Stored items
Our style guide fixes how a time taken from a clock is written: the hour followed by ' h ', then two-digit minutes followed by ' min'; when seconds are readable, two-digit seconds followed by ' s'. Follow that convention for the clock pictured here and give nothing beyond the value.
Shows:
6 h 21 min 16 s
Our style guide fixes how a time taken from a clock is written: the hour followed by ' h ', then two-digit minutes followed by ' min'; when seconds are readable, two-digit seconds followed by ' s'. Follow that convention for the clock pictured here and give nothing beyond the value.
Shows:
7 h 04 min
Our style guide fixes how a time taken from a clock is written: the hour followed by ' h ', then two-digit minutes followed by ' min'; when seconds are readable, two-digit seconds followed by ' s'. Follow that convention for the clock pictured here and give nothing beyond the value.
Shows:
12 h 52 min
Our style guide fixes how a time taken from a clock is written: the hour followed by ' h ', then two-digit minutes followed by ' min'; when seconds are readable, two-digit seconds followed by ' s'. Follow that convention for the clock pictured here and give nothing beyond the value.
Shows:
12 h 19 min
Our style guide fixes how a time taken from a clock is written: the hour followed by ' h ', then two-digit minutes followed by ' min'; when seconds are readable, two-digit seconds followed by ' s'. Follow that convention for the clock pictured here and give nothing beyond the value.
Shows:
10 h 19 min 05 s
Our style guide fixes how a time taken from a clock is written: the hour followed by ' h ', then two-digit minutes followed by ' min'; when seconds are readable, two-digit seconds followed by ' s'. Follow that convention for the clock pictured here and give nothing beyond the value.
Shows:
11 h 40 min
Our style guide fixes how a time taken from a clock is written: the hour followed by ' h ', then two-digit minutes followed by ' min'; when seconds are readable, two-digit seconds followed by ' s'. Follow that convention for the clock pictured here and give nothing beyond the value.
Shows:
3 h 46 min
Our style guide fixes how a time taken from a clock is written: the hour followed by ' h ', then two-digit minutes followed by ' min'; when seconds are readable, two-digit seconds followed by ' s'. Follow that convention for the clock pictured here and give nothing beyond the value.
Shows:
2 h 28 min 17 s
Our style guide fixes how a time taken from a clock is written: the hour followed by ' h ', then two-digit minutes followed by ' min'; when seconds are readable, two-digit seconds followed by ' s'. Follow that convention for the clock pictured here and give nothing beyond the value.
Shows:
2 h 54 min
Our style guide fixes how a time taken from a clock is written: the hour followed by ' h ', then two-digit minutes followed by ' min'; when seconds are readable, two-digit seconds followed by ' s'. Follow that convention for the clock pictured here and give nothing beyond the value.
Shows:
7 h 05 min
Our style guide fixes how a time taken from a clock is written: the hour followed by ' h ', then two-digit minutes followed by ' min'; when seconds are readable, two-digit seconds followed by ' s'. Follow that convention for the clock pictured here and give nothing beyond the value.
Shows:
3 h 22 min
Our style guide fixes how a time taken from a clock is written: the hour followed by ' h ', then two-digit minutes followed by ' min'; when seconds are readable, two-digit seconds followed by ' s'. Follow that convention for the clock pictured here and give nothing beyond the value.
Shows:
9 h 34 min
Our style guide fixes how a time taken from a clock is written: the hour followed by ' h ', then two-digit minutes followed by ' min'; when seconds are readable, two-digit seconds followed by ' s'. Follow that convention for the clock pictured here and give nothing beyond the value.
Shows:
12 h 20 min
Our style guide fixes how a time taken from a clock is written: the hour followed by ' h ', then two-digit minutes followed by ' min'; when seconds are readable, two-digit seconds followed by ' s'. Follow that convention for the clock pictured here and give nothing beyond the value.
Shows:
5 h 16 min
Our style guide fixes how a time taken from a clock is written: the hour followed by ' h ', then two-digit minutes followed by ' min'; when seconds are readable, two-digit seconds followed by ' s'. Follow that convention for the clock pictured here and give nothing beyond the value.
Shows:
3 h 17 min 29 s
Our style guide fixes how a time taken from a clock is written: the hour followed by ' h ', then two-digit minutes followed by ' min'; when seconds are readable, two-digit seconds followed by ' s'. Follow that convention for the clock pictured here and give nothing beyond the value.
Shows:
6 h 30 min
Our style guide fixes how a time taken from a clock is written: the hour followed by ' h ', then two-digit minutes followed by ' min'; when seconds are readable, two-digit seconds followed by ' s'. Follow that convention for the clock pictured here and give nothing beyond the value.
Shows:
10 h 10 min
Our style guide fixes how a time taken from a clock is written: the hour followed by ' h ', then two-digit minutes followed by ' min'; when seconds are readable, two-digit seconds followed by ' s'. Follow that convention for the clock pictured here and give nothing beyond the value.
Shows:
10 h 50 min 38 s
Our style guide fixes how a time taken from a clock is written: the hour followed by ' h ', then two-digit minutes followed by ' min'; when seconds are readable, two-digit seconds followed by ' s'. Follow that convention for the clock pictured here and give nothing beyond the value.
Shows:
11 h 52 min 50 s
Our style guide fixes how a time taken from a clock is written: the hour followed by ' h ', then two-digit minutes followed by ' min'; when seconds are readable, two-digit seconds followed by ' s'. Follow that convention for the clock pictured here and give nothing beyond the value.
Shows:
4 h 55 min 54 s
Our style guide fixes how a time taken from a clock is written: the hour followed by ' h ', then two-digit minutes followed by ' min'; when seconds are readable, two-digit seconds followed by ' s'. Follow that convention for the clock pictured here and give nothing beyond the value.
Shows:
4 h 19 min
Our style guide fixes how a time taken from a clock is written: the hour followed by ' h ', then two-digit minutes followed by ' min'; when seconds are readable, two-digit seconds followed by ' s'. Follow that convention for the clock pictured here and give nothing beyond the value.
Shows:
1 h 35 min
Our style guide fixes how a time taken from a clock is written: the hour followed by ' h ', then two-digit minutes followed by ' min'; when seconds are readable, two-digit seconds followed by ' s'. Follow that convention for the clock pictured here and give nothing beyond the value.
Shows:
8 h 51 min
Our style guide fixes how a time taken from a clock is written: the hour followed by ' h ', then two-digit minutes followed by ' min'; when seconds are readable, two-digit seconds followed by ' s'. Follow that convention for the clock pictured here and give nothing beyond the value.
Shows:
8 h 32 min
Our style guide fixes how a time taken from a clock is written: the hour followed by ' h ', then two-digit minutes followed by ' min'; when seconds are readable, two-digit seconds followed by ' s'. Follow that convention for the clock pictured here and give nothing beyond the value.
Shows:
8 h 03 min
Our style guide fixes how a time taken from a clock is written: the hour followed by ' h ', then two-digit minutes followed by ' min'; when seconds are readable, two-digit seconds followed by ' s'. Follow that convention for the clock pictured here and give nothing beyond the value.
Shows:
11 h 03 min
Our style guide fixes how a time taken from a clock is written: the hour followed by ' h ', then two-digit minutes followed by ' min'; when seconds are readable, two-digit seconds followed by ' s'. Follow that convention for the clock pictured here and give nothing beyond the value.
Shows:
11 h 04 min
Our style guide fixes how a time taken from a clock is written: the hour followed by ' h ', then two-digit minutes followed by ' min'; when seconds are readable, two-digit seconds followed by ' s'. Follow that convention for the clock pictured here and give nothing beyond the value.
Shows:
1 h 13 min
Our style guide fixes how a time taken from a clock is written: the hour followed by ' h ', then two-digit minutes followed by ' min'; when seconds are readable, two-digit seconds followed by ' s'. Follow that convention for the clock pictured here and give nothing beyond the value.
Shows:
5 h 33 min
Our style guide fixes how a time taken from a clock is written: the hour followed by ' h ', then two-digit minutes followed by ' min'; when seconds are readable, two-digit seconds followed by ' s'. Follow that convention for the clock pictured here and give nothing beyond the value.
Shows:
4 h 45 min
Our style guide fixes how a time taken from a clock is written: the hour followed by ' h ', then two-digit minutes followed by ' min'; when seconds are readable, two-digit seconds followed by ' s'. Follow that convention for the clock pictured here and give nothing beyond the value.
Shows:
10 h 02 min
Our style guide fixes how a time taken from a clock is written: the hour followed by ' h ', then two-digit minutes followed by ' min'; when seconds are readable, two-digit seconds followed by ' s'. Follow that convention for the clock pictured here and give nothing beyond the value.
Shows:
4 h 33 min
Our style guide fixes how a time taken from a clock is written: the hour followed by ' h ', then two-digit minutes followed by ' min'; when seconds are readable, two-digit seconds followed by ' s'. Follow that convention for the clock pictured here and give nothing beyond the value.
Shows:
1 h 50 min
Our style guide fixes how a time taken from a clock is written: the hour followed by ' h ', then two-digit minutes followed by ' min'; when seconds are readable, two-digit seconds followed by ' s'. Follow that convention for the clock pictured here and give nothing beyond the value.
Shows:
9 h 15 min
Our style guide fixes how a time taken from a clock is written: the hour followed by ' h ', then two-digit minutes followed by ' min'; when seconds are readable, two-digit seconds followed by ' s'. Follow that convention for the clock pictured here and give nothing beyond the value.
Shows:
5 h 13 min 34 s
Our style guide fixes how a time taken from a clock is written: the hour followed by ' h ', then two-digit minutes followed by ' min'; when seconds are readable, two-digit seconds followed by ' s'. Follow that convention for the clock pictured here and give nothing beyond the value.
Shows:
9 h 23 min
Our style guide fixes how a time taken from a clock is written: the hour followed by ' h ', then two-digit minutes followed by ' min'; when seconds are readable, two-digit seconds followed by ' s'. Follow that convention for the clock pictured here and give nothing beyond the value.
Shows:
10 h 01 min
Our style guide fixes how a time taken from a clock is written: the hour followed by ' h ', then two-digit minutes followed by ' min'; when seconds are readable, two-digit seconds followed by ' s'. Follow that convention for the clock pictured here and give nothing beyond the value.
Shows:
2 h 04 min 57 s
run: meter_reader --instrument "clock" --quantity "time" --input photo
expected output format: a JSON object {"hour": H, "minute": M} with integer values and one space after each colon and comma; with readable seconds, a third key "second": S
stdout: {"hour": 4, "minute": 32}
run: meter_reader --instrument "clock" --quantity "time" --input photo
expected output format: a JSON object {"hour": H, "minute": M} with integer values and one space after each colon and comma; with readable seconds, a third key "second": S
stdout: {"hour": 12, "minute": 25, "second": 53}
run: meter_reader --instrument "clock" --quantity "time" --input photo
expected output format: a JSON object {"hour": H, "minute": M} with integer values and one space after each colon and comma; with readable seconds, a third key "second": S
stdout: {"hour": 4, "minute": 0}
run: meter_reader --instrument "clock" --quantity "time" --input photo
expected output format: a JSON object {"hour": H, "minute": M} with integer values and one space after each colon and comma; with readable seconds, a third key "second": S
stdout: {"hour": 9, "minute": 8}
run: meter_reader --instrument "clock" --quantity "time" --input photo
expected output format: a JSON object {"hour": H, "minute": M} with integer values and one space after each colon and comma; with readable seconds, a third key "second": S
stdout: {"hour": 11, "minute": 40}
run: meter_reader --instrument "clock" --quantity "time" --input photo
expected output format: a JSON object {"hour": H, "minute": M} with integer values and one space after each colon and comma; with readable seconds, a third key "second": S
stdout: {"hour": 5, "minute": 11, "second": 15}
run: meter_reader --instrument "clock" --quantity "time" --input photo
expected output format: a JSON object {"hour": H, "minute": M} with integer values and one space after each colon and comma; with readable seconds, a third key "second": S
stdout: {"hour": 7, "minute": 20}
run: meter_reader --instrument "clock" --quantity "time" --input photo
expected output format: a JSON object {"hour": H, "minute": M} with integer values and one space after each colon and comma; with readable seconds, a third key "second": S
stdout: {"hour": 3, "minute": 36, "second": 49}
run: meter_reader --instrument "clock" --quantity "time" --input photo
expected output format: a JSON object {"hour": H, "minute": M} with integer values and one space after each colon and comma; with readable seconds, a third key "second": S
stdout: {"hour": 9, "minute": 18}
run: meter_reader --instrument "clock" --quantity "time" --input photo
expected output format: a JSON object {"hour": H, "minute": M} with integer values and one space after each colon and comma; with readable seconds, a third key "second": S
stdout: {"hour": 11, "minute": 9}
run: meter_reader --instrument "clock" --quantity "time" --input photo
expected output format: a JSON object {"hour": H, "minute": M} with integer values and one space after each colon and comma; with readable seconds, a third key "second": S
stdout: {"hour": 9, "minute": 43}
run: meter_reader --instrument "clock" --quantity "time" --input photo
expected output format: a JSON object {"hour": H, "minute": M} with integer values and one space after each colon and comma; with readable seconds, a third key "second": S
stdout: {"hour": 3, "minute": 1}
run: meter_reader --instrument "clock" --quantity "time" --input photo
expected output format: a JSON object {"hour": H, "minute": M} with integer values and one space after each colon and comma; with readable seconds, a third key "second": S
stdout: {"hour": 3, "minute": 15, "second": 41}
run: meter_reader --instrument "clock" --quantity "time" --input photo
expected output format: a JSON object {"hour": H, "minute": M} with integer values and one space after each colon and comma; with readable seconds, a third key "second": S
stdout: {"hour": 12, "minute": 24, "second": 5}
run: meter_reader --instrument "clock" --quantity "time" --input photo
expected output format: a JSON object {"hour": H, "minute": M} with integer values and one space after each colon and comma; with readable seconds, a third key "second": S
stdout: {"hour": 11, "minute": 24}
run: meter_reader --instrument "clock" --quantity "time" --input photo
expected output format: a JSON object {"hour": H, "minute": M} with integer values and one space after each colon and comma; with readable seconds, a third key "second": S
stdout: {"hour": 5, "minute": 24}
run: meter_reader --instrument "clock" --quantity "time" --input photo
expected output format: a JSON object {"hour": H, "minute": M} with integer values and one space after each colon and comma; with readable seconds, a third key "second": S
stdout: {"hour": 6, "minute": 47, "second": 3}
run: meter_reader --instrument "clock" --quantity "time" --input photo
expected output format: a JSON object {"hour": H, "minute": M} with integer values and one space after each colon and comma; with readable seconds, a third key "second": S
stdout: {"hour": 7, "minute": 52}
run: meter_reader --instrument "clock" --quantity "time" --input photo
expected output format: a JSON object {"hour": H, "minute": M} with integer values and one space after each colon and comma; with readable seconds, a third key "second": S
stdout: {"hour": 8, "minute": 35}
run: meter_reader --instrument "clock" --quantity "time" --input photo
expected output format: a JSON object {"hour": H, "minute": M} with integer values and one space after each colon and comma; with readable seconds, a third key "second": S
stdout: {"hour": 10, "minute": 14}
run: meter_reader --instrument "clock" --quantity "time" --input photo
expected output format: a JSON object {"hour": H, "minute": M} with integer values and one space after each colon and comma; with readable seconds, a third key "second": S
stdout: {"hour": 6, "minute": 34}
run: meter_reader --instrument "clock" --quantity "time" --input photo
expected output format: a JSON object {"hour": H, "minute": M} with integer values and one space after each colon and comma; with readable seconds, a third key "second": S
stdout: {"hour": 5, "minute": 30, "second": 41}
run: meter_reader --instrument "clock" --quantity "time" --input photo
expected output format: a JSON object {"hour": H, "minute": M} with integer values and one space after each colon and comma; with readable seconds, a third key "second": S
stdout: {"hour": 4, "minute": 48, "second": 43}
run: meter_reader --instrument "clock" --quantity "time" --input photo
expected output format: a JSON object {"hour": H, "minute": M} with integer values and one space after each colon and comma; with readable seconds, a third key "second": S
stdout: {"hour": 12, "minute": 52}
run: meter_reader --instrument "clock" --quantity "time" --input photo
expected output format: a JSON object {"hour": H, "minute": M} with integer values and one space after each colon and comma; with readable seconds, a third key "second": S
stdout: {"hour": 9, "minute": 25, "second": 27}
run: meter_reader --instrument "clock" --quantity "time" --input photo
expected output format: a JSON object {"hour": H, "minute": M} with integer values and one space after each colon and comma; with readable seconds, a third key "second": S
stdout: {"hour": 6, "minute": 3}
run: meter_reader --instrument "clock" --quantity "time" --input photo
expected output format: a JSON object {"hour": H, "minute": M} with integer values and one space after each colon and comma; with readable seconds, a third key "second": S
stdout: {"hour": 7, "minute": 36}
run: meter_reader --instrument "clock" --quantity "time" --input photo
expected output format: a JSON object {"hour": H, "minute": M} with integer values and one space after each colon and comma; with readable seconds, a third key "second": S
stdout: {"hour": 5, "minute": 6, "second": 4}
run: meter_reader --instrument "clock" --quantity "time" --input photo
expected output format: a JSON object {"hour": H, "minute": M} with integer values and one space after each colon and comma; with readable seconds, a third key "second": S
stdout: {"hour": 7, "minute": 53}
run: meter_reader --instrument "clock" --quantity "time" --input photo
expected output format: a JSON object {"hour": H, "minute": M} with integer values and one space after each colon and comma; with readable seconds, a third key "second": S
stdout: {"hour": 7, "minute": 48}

# Short problem
Reproduce the lines that start at the beginning of the records and end with the line containing "6 h 21 min 16 s", including both of those lines.

# Expected answer
Our style guide fixes how a time taken from a clock is written: the hour followed by ' h ', then two-digit minutes followed by ' min'; when seconds are readable, two-digit seconds followed by ' s'. Follow that convention for the clock pictured here and give nothing beyond the value.
Shows:
6 h 21 min 16 s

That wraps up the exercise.